This is a common misunderstanding of vowpal wabbit.
One cannot compare batch learning with online learning.
vowpal wabbit is not a batch learner. It is an online learner. Online learners learn by looking at examples one at a time and slightly adjusting the weights of the model as they go.
There are advantages and disadvantages to online learning. The downside is that convergence to the final model is slow/gradual. The learner doesn't do a "perfect" job at extracting information from each example, because the process is iterative. Convergence on a final result is deliberately restrained/slow. This can make online learners appear weak on tiny data-sets like the above.
There are several upsides though:
- Online learners don't need to load the full data into memory (they work by examining one example at a time and adjusting the model based on the real-time observed per-example loss) so they can scale easily to billions of examples. A 2011 paper by 4 Yahoo! researchers describes how vowpal wabbit was used to learn from a tera (10^12) feature data-set in 1 hour on 1k nodes. Users regularly use
vw
to learn from billions of examples data-sets on their desktops and laptops.
- Online learning is adaptive and can track changes in conditions over time, so it can learn from non-stationary data, like learning against an adaptive adversary.
- Learning introspection: one can observe loss convergence rates while training and identify specific issues, and even gain significant insights from specific data-set examples or features.
- Online learners can learn in an incremental fashion so users can intermix labeled and unlabeled examples to keep learning while predicting at the same time.
- The estimated error, even during training, is always "out-of-sample" which is a good estimate of the test error. There's no need to split the data into train and test subsets or perform N-way cross-validation. The next (yet unseen) example is always used as a hold-out. This is a tremendous advantage over batch methods from the operational aspect. It greatly simplifies the typical machine-learning process. In addition, as long as you don't run multiple-passes over the data, it serves as a great over-fitting avoidance mechanism.

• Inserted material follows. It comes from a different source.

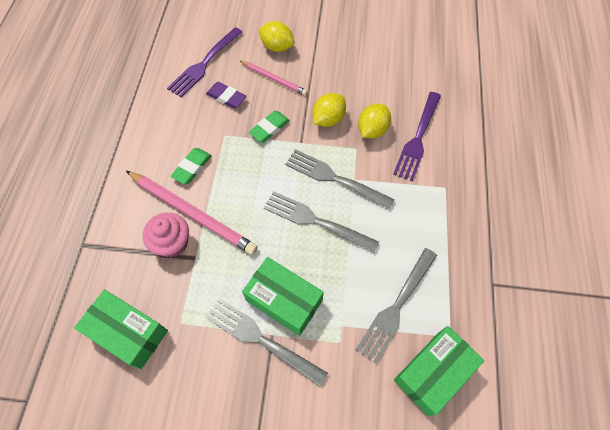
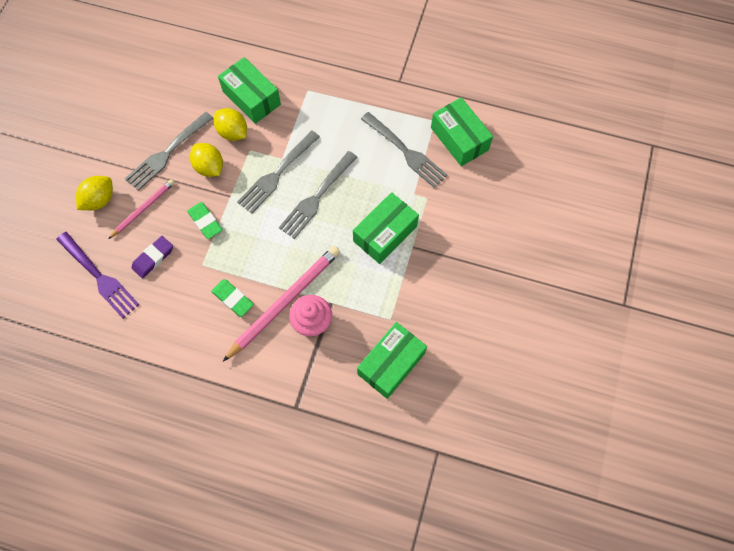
camera: 80 degrees left, 5 degrees up
(262, 339) = (415, 255): grey fork -> grey fork (168, 152)
(418, 138) = (251, 98): purple fork -> green box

Online learners are very sensitive to example order. The worst possible order for an online learner is when classes are clustered together (all, or almost all, -1
s appear first, followed by all 1
s) like the example above does. So the first thing to do to get better results from an online learner like vowpal wabbit, is to uniformly shuffle the 1
s and -1
s (or simply order by time, as the examples typically appear in real-life).
OK now what?
Q: Is there any way to produce a reasonable model in the sense that it gives reasonable predictions on small data when using an online learner?
A: Yes, there is!
You can emulate what a batch learner does more closely, by taking two simple steps:
- Uniformly shuffle
1
and -1
examples.
- Run multiple passes over the data to give the learner a chance to converge
Caveat: if you run multiple passes until error goes to 0, there's a danger of over-fitting. The online learner has perfectly learned your examples, but it may not generalize well to unseen data.

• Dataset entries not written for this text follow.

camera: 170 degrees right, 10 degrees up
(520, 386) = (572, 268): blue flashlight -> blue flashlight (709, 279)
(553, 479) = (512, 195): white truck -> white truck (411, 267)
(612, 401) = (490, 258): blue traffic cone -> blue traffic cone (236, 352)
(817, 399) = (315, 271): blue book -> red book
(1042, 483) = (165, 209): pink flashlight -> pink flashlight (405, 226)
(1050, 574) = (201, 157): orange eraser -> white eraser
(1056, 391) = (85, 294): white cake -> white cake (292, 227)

The second issue here is that the predictions vw
gives are not logistic-function transformed (this is unfortunate). They are akin to standard deviations from the middle point (truncated at [-50, 50]). You need to pipe the predictions via utl/logistic
(in the source tree) to get signed probabilities. Note that these signed probabilities are in the range [-1, +1] rather than [0, 1]. You may use logistic -0
instead of logistic
to map them to a [0, 1] range.
So given the above, here's a recipe that should give you more expected results:
# Train:
vw train.vw -c --passes 1000 -f model.vw --loss_function logistic --holdout_off
# Predict on train set (just as a sanity check) using the just generated model:
vw -t -i model.vw train.vw -p /dev/stdout | logistic | sort -tP -n -k 2
Giving this more expected result on your data-set:
-0.95674145247658 P1
-0.930208359811439 P2
-0.888329575506748 P3
-0.823617739247262 P4
-0.726830630992614 P5
-0.405323815830325 P6
0.0618902961794472 P7
0.298575998150221 P8
0.503468453150847 P9
0.663996516371277 P10
0.715480084449868 P11
0.780212725426778 P12
You could make the results more/less polarized (closer to 1
on the older ages and closer to -1
on the younger) by increasing/decreasing the number of passes. You may also be interested in the following options for training:
--max_prediction <arg> sets the max prediction to <arg>
--min_prediction <arg> sets the min prediction to <arg>
-l <arg> set learning rate to <arg>
For example, by increasing the learning rate from the default 0.5
to a large number (e.g. 10
) you can force vw
to converge much faster when training on small data-sets thus requiring less passes to get there.
Update
As of mid 2014, vw
no longer requires the external logistic
utility to map predictions back to [0,1] range. A new --link logistic
option maps predictions to the logistic function [0, 1] range. Similarly --link glf1
maps predictions to a generalized logistic function [-1, 1] range.